(Reuters) - Canadian National Railway Co (CNR.TO) reported a 2 percent rise in quarterly revenue on Tuesday as the railroad moved higher volumes of Canadian grains and U.S. soybeans, refined petroleum products, finished vehicles and petroleum coke.
Canada’s largest railroad company said net income rose 8 percent to C$1.02 billion ($775.02 million), or C$1.32 per share, in the fourth quarter ended Dec. 31 from C$941 million, C$1.18 per share, a year earlier.
Quarterly revenue rose to C$3.22 billion from C$3.17 billion.
In 2017, CN expects to deliver earnings per share growth in the mid-single-digit range compared with adjusted diluted earnings per share of C$4.59 in 2016.
“While the environment remains somewhat mixed, we do expect to see moderate volume growth,” Chief Executive Luc Jobin told analysts.
CN expects 2017 volume growth in the range of 3 percent to 4 percent, driven in part by finished vehicles such as SUVs and trucks, and strong grain shipments during the first half of the year. Prices are expected to rise above inflation as capacity tightens in 2017.
Jobin said he is taking “a cautious view” on volume for the second half of 2017.
Talks to change rules under the North American Free Trade Agreement (NAFTA), initiated by U.S. President Donald Trump, are not expected to have a negative impact on Canada, or CN, according to Jobin.

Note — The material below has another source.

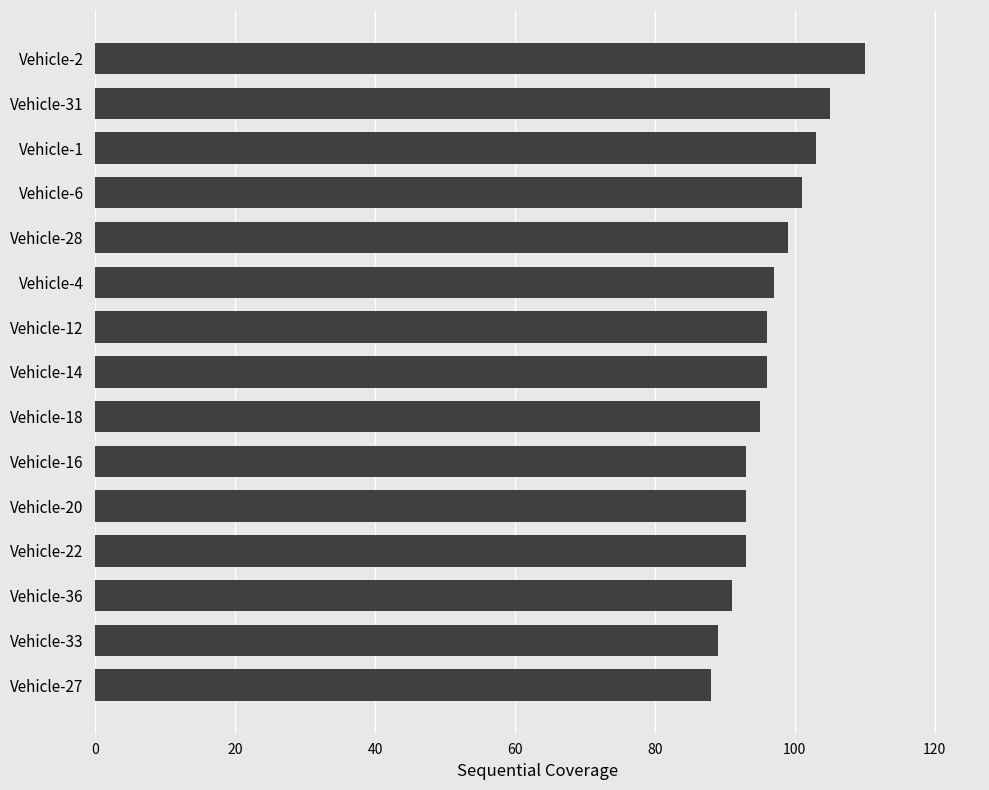

Reading bottom to top, what are all the values shown in this chart?

Vehicle-27=88	Vehicle-33=89	Vehicle-36=91	Vehicle-22=93	Vehicle-20=93	Vehicle-16=93	Vehicle-18=95	Vehicle-14=96	Vehicle-12=96	Vehicle-4=97	Vehicle-28=99	Vehicle-6=101	Vehicle-1=103	Vehicle-31=105	Vehicle-2=110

“We don’t expect any significant change,” he said.
Montreal-headquartered CN also approved a 10 percent increase to CN’s 2017 quarterly cash dividend.
Revenues for 2016 dropped 5 percent, weighed down by declines in coal, metals and minerals, along with petroleum and chemicals.
Canadian National said its 2016 operating ratio, a key metric, improved to 55.9 percent, compared with 58.2 percent a year earlier. The lower the ratio, which measures operating costs as a percentage of revenue, the more efficient the railroad.
CN reported adjusted quarterly earnings of C$1.23 per share on revenues of C$3.22 billion.
Analysts, on average, had expected earnings of C$1.21 per share on revenues of C$3.24 billion according to Thomson Reuters I/B/E/S.